With eight investment rounds under its belt, Grab has branched out into services for private cars, motorcycle taxis, carpooling and goods delivery while making an ever increasing investment in mobile-software research and development. It offers transportation services in 168 cities in eight Southeast Asian countries, having added Cambodia and Myanmar in 2017.
When Grab closed a $2.5 billion fundraising round in January, it not only valued the ride-hailing company at north of $6 billion, according to Pitchbook, but it also put cofounder Anthony Tan on the list of Malaysia’s 50 richest. He debuts with an estimated net worth of $300 million. Led by SoftBank and Didi Chuxing, the investment was Southeast Asia’s biggest single venture-capital fundraising round ever. Other investors include Hyundai Motor and Toyota Tsusho.
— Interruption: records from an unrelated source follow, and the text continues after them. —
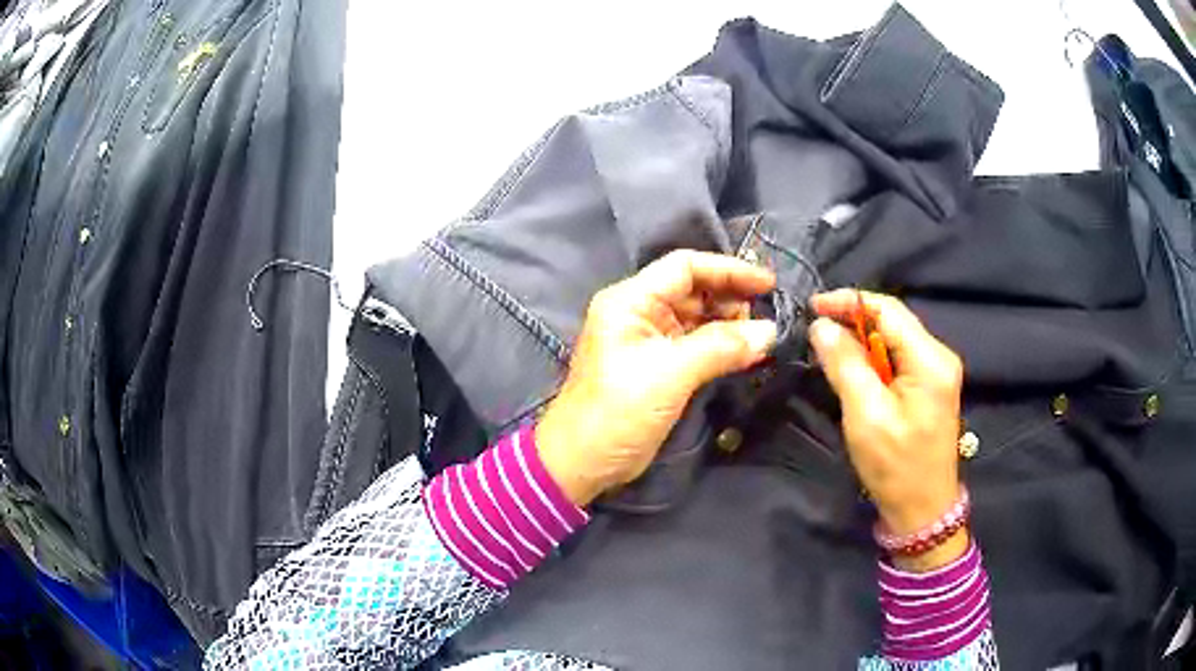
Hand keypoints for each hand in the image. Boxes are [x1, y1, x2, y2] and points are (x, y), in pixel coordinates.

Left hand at [536, 250, 776, 506]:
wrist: (582, 462)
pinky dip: (720, 346)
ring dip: (728, 324)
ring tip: (760, 337)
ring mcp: (647, 340)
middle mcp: (638, 312)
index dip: (728, 269)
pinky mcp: (658, 366)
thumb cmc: (618, 412)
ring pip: (696, 317)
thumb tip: (770, 331)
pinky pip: (695, 344)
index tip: (768, 283)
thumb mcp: (670, 374)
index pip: (684, 267)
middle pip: (692, 289)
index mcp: (630, 301)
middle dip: (730, 298)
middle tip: (765, 318)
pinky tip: (744, 353)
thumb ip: (720, 347)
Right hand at [809, 290, 966, 570]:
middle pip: (892, 322)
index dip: (849, 302)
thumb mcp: (866, 415)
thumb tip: (821, 325)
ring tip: (827, 350)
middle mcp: (938, 356)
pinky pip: (896, 360)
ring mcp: (936, 372)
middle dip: (852, 321)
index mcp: (930, 359)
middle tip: (815, 332)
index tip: (811, 307)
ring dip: (860, 342)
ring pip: (892, 340)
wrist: (923, 510)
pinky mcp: (929, 388)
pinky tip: (852, 371)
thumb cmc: (896, 466)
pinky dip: (871, 360)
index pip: (888, 309)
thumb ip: (845, 365)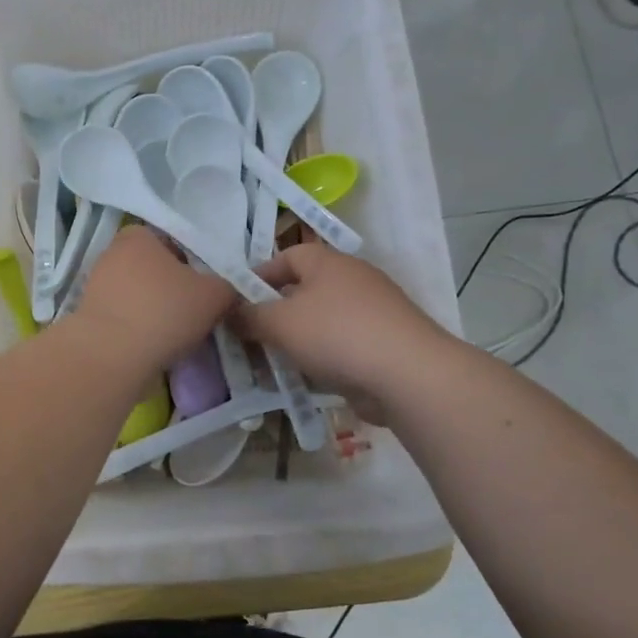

Tan, 36, the startup’s chief executive, could have enjoyed a cushy ride with his family’s auto-sales business, run by his father, Tan Heng Chew, and two uncles. (Heng Chew and his brothers made the list the last five years before falling off this year.) But six years ago he teamed up with a Harvard Business School classmate, Tan Hooi Ling (no relation), to launch a taxi-hailing application in their home city of Kuala Lumpur that they first called MyTeksi. Today she’s Grab’s chief operating officer but believed to hold a smaller stake than Tan’s. His mother, Khor Swee Wah, was an early investor and serves as a company officer.